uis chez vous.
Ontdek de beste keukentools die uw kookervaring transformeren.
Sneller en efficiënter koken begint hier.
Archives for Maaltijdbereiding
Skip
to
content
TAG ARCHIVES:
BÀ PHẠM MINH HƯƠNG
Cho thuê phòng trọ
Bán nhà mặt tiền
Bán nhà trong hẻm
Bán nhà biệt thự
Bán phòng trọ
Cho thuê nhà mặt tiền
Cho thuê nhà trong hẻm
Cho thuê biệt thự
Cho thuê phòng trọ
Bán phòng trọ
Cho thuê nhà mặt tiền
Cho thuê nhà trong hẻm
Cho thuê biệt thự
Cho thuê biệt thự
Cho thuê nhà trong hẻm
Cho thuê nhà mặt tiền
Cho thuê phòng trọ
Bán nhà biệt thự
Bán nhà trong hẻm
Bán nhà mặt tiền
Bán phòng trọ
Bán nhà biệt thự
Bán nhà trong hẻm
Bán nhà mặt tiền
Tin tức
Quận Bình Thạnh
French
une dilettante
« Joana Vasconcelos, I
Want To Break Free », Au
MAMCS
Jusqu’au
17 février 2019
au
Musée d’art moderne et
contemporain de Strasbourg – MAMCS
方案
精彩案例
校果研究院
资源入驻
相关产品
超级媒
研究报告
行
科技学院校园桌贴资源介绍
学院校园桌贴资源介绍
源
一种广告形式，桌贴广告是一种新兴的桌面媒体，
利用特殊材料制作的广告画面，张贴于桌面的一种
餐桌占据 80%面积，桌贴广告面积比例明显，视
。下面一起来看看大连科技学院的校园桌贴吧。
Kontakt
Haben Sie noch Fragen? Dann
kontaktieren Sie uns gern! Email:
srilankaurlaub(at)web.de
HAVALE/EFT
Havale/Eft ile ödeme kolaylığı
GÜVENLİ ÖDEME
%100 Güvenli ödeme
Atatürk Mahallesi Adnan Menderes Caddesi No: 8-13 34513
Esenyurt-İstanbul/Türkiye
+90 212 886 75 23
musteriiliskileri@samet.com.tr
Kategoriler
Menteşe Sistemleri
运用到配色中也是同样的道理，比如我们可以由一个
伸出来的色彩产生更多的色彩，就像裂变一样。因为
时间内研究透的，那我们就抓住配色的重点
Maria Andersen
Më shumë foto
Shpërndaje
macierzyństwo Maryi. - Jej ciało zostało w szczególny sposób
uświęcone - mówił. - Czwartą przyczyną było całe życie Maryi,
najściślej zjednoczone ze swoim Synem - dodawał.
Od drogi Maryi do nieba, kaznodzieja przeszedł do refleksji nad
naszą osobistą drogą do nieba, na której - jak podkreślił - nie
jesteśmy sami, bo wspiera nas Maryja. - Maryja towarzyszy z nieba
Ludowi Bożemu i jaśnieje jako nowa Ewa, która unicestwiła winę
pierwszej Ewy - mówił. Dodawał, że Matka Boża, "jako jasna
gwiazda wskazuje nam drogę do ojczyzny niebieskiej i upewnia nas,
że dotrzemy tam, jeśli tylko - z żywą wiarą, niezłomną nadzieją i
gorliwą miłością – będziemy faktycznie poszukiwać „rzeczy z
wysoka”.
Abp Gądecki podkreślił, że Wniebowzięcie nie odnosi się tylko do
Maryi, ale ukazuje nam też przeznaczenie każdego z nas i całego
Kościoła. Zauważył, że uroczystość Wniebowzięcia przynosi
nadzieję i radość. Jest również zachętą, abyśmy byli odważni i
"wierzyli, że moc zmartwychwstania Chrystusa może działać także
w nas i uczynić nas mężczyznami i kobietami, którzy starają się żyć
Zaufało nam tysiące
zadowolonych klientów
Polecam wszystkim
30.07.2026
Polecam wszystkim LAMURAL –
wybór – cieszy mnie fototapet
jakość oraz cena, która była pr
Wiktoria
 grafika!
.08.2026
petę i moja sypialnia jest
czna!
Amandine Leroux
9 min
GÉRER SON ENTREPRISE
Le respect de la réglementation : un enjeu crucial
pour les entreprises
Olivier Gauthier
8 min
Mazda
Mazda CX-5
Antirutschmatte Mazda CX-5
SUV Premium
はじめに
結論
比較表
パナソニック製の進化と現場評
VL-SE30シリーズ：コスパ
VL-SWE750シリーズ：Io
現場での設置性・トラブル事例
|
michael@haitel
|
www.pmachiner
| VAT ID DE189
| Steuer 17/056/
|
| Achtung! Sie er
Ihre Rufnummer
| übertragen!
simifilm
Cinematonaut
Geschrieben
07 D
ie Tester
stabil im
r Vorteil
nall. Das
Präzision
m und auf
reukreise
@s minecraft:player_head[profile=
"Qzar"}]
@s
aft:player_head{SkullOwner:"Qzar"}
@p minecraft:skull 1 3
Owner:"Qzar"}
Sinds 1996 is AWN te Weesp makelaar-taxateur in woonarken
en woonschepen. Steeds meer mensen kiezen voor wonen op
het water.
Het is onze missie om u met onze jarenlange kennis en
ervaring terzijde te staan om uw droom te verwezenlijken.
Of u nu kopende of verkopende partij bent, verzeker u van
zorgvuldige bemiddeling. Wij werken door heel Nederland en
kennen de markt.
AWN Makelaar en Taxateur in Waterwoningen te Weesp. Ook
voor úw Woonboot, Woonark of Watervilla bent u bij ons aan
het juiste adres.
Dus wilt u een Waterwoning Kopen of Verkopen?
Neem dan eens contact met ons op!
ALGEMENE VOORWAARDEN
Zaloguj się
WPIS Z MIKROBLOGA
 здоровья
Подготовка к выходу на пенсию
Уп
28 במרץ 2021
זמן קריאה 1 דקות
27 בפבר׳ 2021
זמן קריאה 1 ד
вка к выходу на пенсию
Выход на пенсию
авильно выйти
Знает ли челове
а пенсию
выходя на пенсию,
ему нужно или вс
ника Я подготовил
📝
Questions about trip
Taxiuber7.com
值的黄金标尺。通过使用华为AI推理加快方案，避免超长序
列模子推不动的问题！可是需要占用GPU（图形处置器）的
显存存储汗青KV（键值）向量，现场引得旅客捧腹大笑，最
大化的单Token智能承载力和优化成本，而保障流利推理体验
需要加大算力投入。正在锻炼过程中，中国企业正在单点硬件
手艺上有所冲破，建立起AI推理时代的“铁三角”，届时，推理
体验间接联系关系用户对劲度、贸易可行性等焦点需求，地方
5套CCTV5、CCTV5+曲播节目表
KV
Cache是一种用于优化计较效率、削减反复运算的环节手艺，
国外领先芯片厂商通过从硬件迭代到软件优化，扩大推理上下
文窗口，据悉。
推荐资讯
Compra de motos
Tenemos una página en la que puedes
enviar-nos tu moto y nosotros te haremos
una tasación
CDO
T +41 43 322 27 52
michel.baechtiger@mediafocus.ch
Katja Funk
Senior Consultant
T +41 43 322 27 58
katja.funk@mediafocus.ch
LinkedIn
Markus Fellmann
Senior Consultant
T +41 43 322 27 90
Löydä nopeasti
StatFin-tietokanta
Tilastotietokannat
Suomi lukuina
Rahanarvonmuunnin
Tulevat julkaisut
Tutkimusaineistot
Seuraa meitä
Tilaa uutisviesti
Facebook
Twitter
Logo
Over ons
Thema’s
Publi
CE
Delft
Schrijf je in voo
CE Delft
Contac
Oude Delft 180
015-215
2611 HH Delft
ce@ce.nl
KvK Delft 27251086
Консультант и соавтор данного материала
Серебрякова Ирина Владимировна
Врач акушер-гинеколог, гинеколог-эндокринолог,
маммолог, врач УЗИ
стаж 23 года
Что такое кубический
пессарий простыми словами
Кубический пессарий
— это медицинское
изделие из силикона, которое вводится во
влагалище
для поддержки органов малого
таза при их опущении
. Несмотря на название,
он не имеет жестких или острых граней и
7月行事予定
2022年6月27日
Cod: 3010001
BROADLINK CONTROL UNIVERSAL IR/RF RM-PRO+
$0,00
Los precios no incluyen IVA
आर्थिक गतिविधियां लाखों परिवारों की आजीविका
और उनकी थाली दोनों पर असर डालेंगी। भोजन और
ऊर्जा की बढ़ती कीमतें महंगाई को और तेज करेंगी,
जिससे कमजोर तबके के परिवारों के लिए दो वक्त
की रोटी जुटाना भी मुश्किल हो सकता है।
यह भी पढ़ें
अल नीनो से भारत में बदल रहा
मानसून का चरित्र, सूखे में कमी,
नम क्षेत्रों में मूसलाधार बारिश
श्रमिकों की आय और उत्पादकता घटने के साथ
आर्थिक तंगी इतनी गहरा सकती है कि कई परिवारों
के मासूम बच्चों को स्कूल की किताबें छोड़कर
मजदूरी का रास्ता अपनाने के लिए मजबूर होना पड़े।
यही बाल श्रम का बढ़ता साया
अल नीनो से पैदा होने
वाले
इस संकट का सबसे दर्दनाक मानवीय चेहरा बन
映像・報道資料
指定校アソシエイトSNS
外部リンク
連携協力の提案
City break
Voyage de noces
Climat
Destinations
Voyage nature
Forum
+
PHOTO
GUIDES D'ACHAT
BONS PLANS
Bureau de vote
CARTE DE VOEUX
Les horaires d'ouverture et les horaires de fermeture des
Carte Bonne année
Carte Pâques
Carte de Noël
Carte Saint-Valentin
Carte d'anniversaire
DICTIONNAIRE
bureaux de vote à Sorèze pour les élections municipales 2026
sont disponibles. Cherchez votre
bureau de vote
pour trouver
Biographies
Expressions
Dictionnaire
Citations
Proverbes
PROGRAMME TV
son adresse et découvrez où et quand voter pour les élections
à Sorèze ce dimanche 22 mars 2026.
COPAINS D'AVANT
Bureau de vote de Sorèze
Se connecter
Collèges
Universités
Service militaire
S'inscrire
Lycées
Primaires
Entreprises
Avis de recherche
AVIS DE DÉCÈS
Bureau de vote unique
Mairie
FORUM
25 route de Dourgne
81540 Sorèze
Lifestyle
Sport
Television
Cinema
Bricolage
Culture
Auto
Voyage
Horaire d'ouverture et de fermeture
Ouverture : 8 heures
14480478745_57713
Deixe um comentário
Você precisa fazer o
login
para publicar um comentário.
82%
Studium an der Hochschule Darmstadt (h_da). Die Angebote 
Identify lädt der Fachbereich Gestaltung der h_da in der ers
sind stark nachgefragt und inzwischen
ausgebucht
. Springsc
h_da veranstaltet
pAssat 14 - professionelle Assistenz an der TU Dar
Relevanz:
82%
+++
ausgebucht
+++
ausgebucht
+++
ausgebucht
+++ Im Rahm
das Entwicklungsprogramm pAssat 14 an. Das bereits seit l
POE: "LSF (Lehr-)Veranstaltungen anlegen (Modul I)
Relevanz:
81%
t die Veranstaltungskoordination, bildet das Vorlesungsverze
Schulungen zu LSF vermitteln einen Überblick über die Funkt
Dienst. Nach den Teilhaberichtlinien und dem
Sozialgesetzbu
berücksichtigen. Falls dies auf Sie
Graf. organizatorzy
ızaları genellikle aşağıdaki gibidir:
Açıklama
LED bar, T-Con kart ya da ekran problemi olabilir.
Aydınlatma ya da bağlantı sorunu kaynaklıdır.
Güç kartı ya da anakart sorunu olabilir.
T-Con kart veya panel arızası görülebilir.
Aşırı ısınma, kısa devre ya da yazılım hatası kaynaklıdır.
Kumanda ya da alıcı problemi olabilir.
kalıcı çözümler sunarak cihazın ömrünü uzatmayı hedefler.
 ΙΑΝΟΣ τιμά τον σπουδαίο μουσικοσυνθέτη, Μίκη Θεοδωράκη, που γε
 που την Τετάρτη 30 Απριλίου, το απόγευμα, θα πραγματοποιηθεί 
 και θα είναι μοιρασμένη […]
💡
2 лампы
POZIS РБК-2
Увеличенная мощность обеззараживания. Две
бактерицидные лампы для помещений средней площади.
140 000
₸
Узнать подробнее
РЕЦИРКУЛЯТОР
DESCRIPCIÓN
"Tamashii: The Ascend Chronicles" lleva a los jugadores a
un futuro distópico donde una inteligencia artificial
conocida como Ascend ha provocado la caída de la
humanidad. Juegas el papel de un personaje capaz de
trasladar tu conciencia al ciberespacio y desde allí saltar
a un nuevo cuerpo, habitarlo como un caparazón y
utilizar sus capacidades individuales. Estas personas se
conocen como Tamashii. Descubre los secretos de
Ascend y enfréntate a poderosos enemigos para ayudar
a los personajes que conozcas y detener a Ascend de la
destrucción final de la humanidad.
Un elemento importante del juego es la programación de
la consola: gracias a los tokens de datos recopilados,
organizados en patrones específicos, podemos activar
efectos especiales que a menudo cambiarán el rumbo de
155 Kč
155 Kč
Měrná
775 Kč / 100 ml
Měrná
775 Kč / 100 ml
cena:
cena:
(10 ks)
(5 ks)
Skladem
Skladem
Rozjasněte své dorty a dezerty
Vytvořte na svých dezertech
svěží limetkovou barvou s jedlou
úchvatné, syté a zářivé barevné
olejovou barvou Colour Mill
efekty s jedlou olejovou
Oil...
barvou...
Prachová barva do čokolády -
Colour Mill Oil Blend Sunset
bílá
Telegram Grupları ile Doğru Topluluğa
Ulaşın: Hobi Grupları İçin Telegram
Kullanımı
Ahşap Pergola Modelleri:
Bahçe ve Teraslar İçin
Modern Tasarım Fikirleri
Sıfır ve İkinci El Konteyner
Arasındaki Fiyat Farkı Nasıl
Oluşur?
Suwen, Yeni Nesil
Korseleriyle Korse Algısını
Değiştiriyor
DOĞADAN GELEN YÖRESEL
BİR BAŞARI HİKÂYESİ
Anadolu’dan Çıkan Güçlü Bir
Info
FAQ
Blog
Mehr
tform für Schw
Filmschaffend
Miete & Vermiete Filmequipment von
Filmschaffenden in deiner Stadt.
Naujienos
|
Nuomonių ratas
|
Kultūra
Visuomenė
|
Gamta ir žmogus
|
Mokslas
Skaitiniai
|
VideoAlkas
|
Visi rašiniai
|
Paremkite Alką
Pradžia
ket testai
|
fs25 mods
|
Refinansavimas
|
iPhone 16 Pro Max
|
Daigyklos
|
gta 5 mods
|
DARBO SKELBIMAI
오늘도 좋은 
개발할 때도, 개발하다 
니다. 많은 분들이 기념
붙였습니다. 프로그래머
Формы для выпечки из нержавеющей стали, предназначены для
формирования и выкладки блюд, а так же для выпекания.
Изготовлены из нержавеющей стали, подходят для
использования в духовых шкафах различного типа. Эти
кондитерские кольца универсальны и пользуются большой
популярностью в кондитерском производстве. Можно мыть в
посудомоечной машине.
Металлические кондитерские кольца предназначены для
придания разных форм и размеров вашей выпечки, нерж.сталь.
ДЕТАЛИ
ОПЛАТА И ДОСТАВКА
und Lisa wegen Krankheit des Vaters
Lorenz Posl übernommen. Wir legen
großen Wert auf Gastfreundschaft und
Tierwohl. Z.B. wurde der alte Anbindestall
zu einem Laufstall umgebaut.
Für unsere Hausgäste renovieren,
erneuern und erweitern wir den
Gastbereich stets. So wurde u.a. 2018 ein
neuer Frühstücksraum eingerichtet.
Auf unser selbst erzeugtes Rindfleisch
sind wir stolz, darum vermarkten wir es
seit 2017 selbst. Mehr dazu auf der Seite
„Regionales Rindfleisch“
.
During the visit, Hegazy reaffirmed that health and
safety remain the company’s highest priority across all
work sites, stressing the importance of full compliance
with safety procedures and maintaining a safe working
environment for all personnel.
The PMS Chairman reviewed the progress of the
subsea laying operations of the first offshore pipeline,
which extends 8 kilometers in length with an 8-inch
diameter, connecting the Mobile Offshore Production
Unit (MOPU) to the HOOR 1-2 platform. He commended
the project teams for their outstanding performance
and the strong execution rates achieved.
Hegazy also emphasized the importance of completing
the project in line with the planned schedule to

• • • • • • •

WHAT YOU HAVE TO DO:
Copy out the lines word for word, beginning with the first line and continuing through the line that contains "Od drogi Maryi", including both ends.

OUTPUT BELOW:
uis chez vous.
Ontdek de beste keukentools die uw kookervaring transformeren.
Sneller en efficiënter koken begint hier.
Archives for Maaltijdbereiding
Skip
to
content
TAG ARCHIVES:
BÀ PHẠM MINH HƯƠNG
Cho thuê phòng trọ
Bán nhà mặt tiền
Bán nhà trong hẻm
Bán nhà biệt thự
Bán phòng trọ
Cho thuê nhà mặt tiền
Cho thuê nhà trong hẻm
Cho thuê biệt thự
Cho thuê phòng trọ
Bán phòng trọ
Cho thuê nhà mặt tiền
Cho thuê nhà trong hẻm
Cho thuê biệt thự
Cho thuê biệt thự
Cho thuê nhà trong hẻm
Cho thuê nhà mặt tiền
Cho thuê phòng trọ
Bán nhà biệt thự
Bán nhà trong hẻm
Bán nhà mặt tiền
Bán phòng trọ
Bán nhà biệt thự
Bán nhà trong hẻm
Bán nhà mặt tiền
Tin tức
Quận Bình Thạnh
French
une dilettante
« Joana Vasconcelos, I
Want To Break Free », Au
MAMCS
Jusqu’au
17 février 2019
au
Musée d’art moderne et
contemporain de Strasbourg – MAMCS
方案
精彩案例
校果研究院
资源入驻
相关产品
超级媒
研究报告
行
科技学院校园桌贴资源介绍
学院校园桌贴资源介绍
源
一种广告形式，桌贴广告是一种新兴的桌面媒体，
利用特殊材料制作的广告画面，张贴于桌面的一种
餐桌占据 80%面积，桌贴广告面积比例明显，视
。下面一起来看看大连科技学院的校园桌贴吧。
Kontakt
Haben Sie noch Fragen? Dann
kontaktieren Sie uns gern! Email:
srilankaurlaub(at)web.de
HAVALE/EFT
Havale/Eft ile ödeme kolaylığı
GÜVENLİ ÖDEME
%100 Güvenli ödeme
Atatürk Mahallesi Adnan Menderes Caddesi No: 8-13 34513
Esenyurt-İstanbul/Türkiye
+90 212 886 75 23
musteriiliskileri@samet.com.tr
Kategoriler
Menteşe Sistemleri
运用到配色中也是同样的道理，比如我们可以由一个
伸出来的色彩产生更多的色彩，就像裂变一样。因为
时间内研究透的，那我们就抓住配色的重点
Maria Andersen
Më shumë foto
Shpërndaje
macierzyństwo Maryi. - Jej ciało zostało w szczególny sposób
uświęcone - mówił. - Czwartą przyczyną było całe życie Maryi,
najściślej zjednoczone ze swoim Synem - dodawał.
Od drogi Maryi do nieba, kaznodzieja przeszedł do refleksji nad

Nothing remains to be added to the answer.